Data for this task —

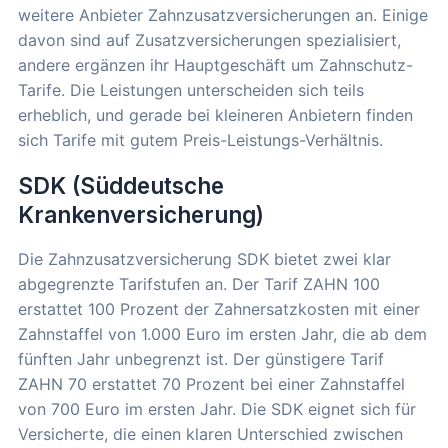
weitere Anbieter Zahnzusatzversicherungen an. Einige
davon sind auf Zusatzversicherungen spezialisiert,
andere ergänzen ihr Hauptgeschäft um Zahnschutz-
Tarife. Die Leistungen unterscheiden sich teils
erheblich, und gerade bei kleineren Anbietern finden
sich Tarife mit gutem Preis-Leistungs-Verhältnis.
SDK (Süddeutsche
Krankenversicherung)
Die Zahnzusatzversicherung SDK bietet zwei klar
abgegrenzte Tarifstufen an. Der Tarif ZAHN 100
erstattet 100 Prozent der Zahnersatzkosten mit einer
Zahnstaffel von 1.000 Euro im ersten Jahr, die ab dem
fünften Jahr unbegrenzt ist. Der günstigere Tarif
ZAHN 70 erstattet 70 Prozent bei einer Zahnstaffel
von 700 Euro im ersten Jahr. Die SDK eignet sich für
Versicherte, die einen klaren Unterschied zwischen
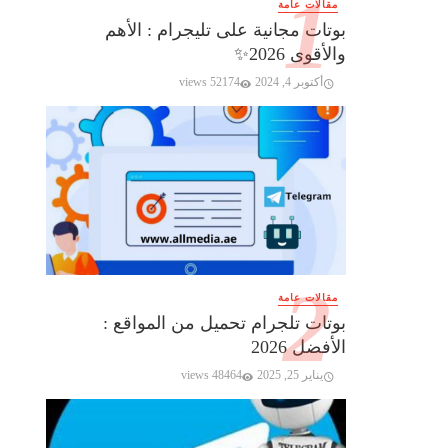
مقالات عامة
بوتات مجانية على تليجرام : الأهم
والأقوى 2026✨️
أكتوبر 4, 2024
52174 views
مقالات عامة
بوتات تلجرام تحميل من المواقع :
الأفضل 2026
يناير 25, 2025
48464 views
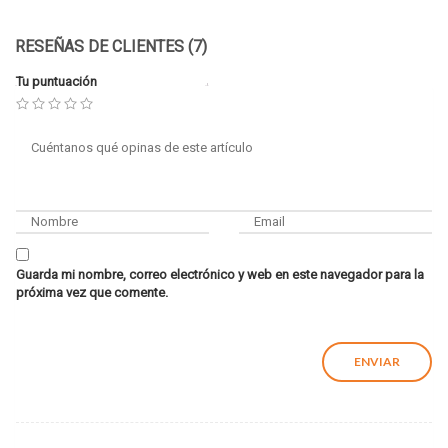
RESEÑAS DE CLIENTES (7)
Tu puntuación
Guarda mi nombre, correo electrónico y web en este navegador para la
próxima vez que comente.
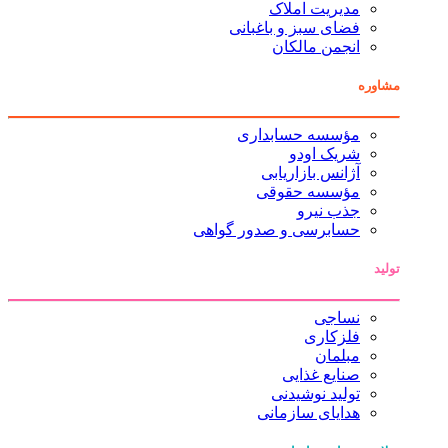
مدیریت املاک
فضای سبز و باغبانی
انجمن مالکان
مشاوره
مؤسسه حسابداری
شریک اودو
آژانس بازاریابی
مؤسسه حقوقی
جذب نیرو
حسابرسی و صدور گواهی
تولید
نساجی
فلزکاری
مبلمان
صنایع غذایی
تولید نوشیدنی
هدایای سازمانی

What you need to do —
Word for word, print the material above, but without its pictures.

Exercise solution —
weitere Anbieter Zahnzusatzversicherungen an. Einige
davon sind auf Zusatzversicherungen spezialisiert,
andere ergänzen ihr Hauptgeschäft um Zahnschutz-
Tarife. Die Leistungen unterscheiden sich teils
erheblich, und gerade bei kleineren Anbietern finden
sich Tarife mit gutem Preis-Leistungs-Verhältnis.
SDK (Süddeutsche
Krankenversicherung)
Die Zahnzusatzversicherung SDK bietet zwei klar
abgegrenzte Tarifstufen an. Der Tarif ZAHN 100
erstattet 100 Prozent der Zahnersatzkosten mit einer
Zahnstaffel von 1.000 Euro im ersten Jahr, die ab dem
fünften Jahr unbegrenzt ist. Der günstigere Tarif
ZAHN 70 erstattet 70 Prozent bei einer Zahnstaffel
von 700 Euro im ersten Jahr. Die SDK eignet sich für
Versicherte, die einen klaren Unterschied zwischen
مقالات عامة
بوتات مجانية على تليجرام : الأهم
والأقوى 2026✨️
أكتوبر 4, 2024
52174 views
مقالات عامة
بوتات تلجرام تحميل من المواقع :
الأفضل 2026
يناير 25, 2025
48464 views
RESEÑAS DE CLIENTES (7)
Tu puntuación
Guarda mi nombre, correo electrónico y web en este navegador para la
próxima vez que comente.
مدیریت املاک
فضای سبز و باغبانی
انجمن مالکان
مشاوره
مؤسسه حسابداری
شریک اودو
آژانس بازاریابی
مؤسسه حقوقی
جذب نیرو
حسابرسی و صدور گواهی
تولید
نساجی
فلزکاری
مبلمان
صنایع غذایی
تولید نوشیدنی
هدایای سازمانی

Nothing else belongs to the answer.